#### Task details
Copy each line of the entries beneath that contains the word "Example".
Top of Material for this exercise
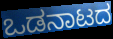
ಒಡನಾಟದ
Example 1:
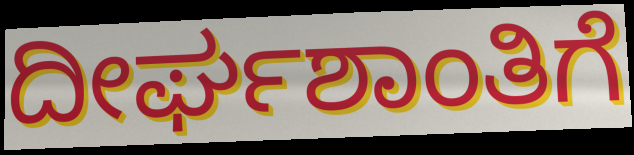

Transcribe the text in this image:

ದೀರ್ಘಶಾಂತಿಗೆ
Bottom of Material for this exercise
Top of Material for this exercise
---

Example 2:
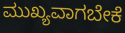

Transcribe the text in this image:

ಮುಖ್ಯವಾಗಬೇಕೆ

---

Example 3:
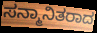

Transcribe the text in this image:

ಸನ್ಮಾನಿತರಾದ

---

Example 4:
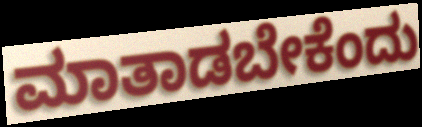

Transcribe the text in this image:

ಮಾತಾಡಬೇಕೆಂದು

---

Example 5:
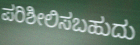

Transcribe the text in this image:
Bottom of Material for this exercise
#### Worked solution
Example 1:
Example 2:
Example 3:
Example 4:
Example 5:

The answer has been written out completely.